Solutions going forward
One of the debates regarding illegal mining is the possibility of legalising illegal mining where mine companies perhaps collaborate with illegal miners. Lutchman is however doubtful of seeing this happen, unless there is a “well defined set of rules”.
In his study, Mkhize eludes to the need for sustainable employment that will improve the livelihoods of illegal miners. “Creating jobs for low-skilled workers in formal ASM (artisanal and small-scale mining) and rural areas would dissuade illegal activities,” Mkhize writes. He also adds that without empowerment projects to alleviate poverty, the mining sector will achieve minimal progress.
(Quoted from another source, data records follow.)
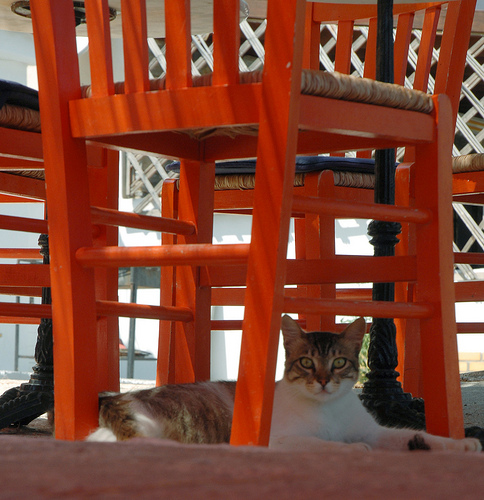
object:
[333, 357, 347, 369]
eyes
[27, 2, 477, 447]
chair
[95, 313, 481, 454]
cat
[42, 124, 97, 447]
legs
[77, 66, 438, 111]
cushion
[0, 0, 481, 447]
table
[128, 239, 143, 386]
post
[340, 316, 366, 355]
ear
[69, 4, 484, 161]
fence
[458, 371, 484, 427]
ground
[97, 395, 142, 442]
tail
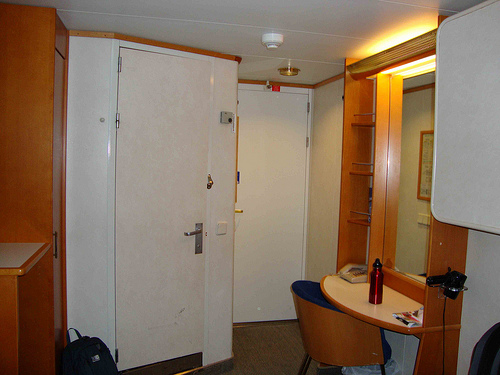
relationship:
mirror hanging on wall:
[399, 74, 436, 280] [302, 52, 499, 364]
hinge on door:
[118, 55, 123, 73] [116, 44, 208, 370]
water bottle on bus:
[369, 255, 384, 307] [16, 33, 496, 371]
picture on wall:
[408, 133, 442, 203] [383, 65, 441, 306]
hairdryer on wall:
[427, 265, 469, 299] [469, 247, 496, 279]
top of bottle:
[369, 259, 385, 267] [368, 256, 386, 306]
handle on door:
[183, 227, 207, 239] [109, 39, 215, 373]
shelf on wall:
[337, 72, 399, 269] [401, 90, 426, 272]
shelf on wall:
[337, 72, 399, 269] [307, 77, 339, 284]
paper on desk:
[393, 301, 428, 325] [395, 305, 417, 327]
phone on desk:
[334, 260, 367, 285] [319, 268, 425, 335]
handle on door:
[164, 212, 222, 261] [81, 40, 253, 373]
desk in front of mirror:
[324, 275, 422, 339] [391, 67, 436, 281]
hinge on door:
[113, 349, 118, 364] [116, 44, 208, 370]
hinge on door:
[115, 112, 120, 127] [116, 44, 208, 370]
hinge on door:
[307, 100, 310, 115] [232, 87, 309, 322]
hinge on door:
[305, 136, 310, 147] [232, 87, 309, 322]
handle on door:
[52, 229, 62, 264] [51, 42, 78, 333]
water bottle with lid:
[369, 257, 384, 305] [370, 258, 383, 268]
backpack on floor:
[57, 324, 125, 373] [176, 320, 332, 373]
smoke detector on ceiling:
[248, 34, 281, 51] [28, 0, 444, 91]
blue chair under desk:
[286, 272, 401, 373] [319, 268, 425, 335]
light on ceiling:
[380, 22, 414, 51] [307, 7, 411, 36]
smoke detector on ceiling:
[259, 34, 283, 50] [317, 19, 371, 40]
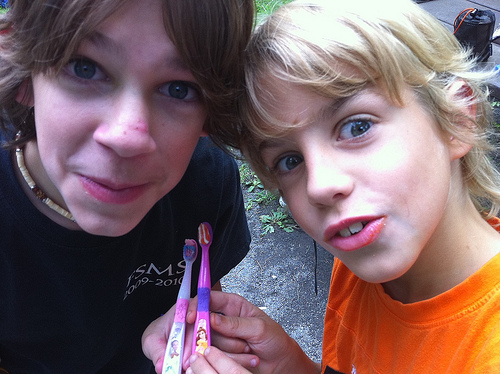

Collaboration from key stakeholders is also essential if there is to be any success in getting a grip on illegal mining. One of the recommendations highlighted by the Minerals Council is a collaborative effort — through the standing committee on security — by mining houses, the DMR, and the SAPS. Since illegal mining is not an exclusive problem to South Africa alone, Mkhize’s paper suggests that perhaps a regional cooperation network might be needed in the sub-Saharan region, as a way of understanding the push and pull factors of illegal mining. “For instance, South African companies and authorities may need to invest in the economies of neighbouring states to provide alternatives to IAM (illegal artisanal mining) and related migration,” Mkhize writes.
Regardless of whether illegal miners are regarded as criminals, or as desperate citizens trying to make ends meet, an urgent and effective solution is required, and success can only be achieved through collaboration from key industry stakeholders. Lutchman highlighted, “Without reform, governance, a strict set of rules, monitoring and control, this activity will neither create entrepreneurs nor stimulate economic growth.”